§ Exercise requirements
Continue the text on matching archive photographs to the Royal Photographic Society's exhibition catalogues, starting after its final sentence.

§ Text
=== Section Start ===
However, finding, evaluating, and gaining access to this content is challenging. GLAMs’ object data typically resides in databases, which, while they may have Web-facing search interfaces, are not well integrated with other data sources on the Web. Although considerable amounts of bibliographic and other kinds of data exist on the Web that share information that could be linked, “Without tools and methods for filtering, categorizing, clustering, weighting, and disambiguating our expanding datasets, museums will face increasing difficulty in managing and organizing their online resources, while their visitors will struggle to locate and make use of them” (Klavans et al., 2011). Most of the information in GLAM records is encoded as natural-language text, which is not readily machine processable, and the GLAM and semantic Web communities have different terminology for similar metadata concepts, making implementation of semantic approaches difficult. Considerable interest has been expressed in the concept of linked data (Bizer et al., 2009; Heath & Bizer, 2011; Oommen & Baltussen, 2012), and some progress has been made in the form of REpresentational State Transfer (REST) and RDF Query Language (SPARQL) interfaces (ACRL Research Planning and Review Committee, 2012). But building a data pipeline to convert heterogeneous data from various source collections into common RDF in order to create linked open data that can facilitate searching across multiple collections requires considerable technical expertise (Henry & Brown, 2012). While the onus is on GLAMs to standardize and convert their collections metadata, the prospect of universally linked data remains remote.
This paper describes an alternative approach for helping researchers to find potential matches between such items based on similarity identification, in this case helping researchers to match photographs held in different archives to historical exhibition catalogue records for the first time.
2. Exhibitions of the Royal Photographic Society
From its foundation in 1853, the Photographic Society in London always considered itself as the ‘parent society’ and, after suffering several setbacks during the late 1860s, reemerged to establish itself as the preeminent photographic society of Britain. During the years that followed, the Photographic Society changed its name: first to the Photographic Society of Great Britain in 1874, and then in 1894 to the Royal Photographic Society, the name it retains today.
Although other photographic societies flourished elsewhere in Britain and held their own annual exhibitions, catalogues from these societies have not survived in any significant number. In contrast, the forty-six surviving catalogues from the Photographic Society’s annual exhibitions from 1870 to 1915 contain 34,917 individual exhibit records. Collectively, these exhibition records are a highly significant research resource, offering a unique insight into the evolution of aesthetic trends and photographic technologies; the response of a burgeoning group of photographic manufacturers to business opportunities; and the activities and fortunes of individuals concerned with the technical, artistic, and commercial development of photography. The society’s exhibitions attracted a wide constituency of photographers from Britain, Europe, and America, and many individuals launched their photographic careers by exhibiting at the Royal Photographic Society.
=== Section End ===
§ Source data
=== Section Start ===
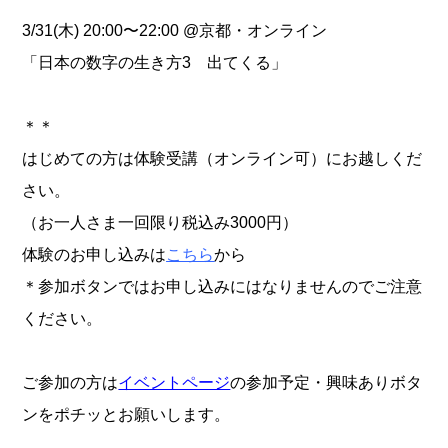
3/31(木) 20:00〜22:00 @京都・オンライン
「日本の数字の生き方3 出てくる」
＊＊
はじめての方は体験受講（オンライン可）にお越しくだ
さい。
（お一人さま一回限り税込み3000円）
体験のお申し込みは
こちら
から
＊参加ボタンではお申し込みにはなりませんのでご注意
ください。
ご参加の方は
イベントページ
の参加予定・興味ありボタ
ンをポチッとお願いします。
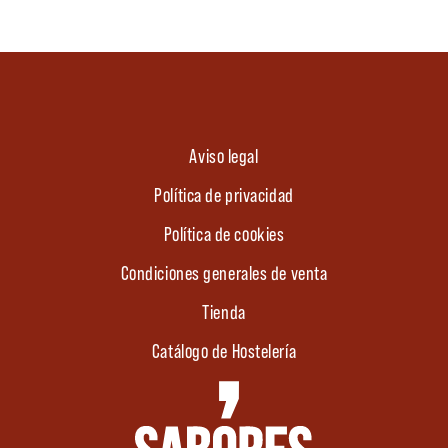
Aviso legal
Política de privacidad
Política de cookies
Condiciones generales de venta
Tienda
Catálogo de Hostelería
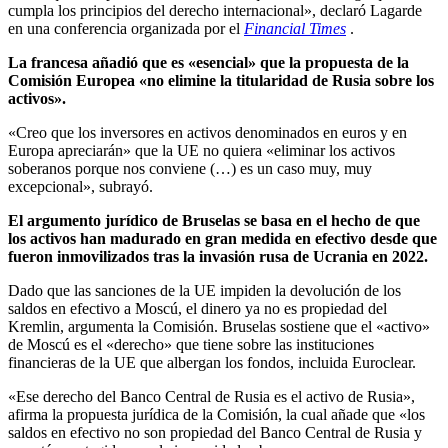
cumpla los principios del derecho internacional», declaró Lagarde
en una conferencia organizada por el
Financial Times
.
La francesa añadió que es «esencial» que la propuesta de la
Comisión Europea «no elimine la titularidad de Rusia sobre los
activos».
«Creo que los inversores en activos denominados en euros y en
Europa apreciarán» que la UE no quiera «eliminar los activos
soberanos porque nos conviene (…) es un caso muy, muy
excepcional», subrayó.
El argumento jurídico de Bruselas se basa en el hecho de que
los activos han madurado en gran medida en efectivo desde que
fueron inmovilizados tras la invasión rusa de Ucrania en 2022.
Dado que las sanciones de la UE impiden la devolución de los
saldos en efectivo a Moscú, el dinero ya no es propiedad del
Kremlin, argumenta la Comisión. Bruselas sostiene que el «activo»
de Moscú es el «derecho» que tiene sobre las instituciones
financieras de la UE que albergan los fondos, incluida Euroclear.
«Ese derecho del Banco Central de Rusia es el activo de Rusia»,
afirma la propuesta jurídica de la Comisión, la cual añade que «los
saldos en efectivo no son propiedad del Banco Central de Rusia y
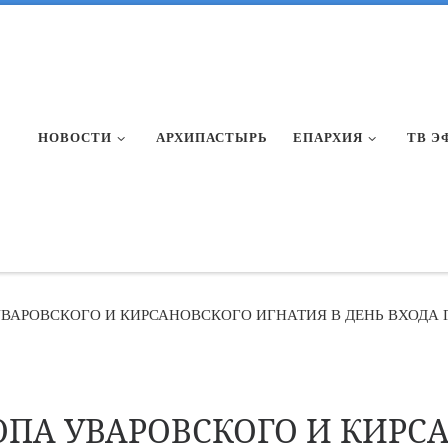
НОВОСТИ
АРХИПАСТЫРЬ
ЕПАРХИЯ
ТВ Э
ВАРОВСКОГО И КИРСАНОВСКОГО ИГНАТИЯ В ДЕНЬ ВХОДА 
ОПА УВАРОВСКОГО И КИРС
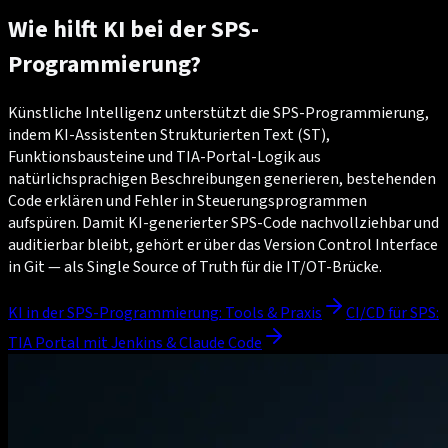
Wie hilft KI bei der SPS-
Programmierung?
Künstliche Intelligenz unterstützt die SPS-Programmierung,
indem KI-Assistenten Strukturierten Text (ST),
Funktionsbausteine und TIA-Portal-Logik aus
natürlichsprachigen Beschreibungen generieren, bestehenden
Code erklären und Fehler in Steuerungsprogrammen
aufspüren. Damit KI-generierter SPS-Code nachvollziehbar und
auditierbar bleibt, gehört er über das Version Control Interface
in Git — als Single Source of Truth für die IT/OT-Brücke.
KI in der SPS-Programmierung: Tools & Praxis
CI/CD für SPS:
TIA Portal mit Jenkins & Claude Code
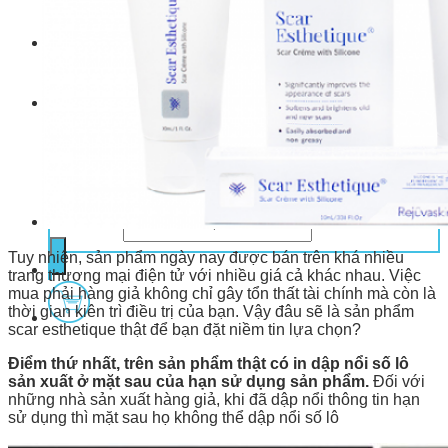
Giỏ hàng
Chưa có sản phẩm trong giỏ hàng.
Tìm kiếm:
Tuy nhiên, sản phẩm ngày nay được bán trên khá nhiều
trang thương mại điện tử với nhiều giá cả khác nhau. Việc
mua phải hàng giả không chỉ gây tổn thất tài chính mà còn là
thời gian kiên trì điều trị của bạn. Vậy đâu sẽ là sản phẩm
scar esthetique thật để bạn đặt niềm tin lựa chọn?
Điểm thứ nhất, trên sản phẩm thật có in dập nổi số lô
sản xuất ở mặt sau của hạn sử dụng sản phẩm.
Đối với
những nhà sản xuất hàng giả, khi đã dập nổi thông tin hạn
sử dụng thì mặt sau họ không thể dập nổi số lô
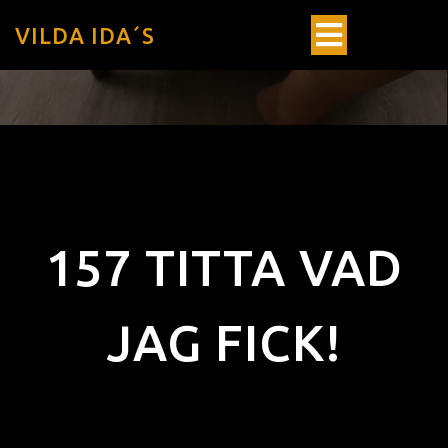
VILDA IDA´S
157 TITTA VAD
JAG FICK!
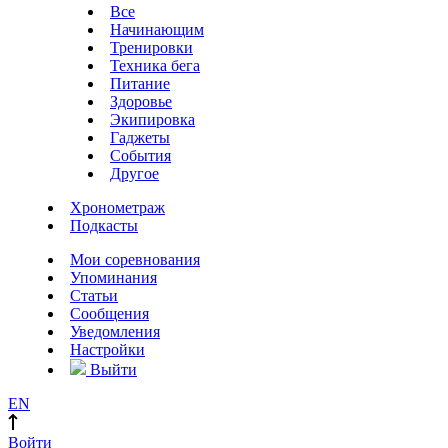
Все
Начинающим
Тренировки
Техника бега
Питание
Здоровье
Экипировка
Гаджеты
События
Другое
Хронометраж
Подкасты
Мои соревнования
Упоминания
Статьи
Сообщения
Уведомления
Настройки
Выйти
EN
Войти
=== Section End ===
§ Response box
Exhibitions of the Royal Photographic Society 1870–1915 (ERPS; http://erps.dmu.ac.uk) is one of a number of photographic research resources hosted by De Montfort University (http://kmd.dmu.ac.uk/kmd_photohistory_page). These resources have enormous potential to enrich and contextualise records of historical photographs in GLAMs’ collections, if co-referent photographs exist. Equally, matching surviving pictures to the exhibition catalogue records would enhance their value to researchers, particularly since although the ERPS exhibition catalogues contain information about many different aspects of the exhibits, they contain very few reproductions of the photographic exhibits themselves. There are only 1,040 images, most of which are merely artists’ sketches of the originals because, at the time of the exhibitions, mechanical reproduction of photographic images was technically impossible. While many researchers have commended the ERPS database for its usefulness, a common criticism is that most of the pictures are missing. The “FuzzyPhoto” project described here is developing and testing computer-based finding aids aimed at answering the questions:
- Where are the surviving pictures referred to in the exhibition catalogues?
- What do those pictures look like?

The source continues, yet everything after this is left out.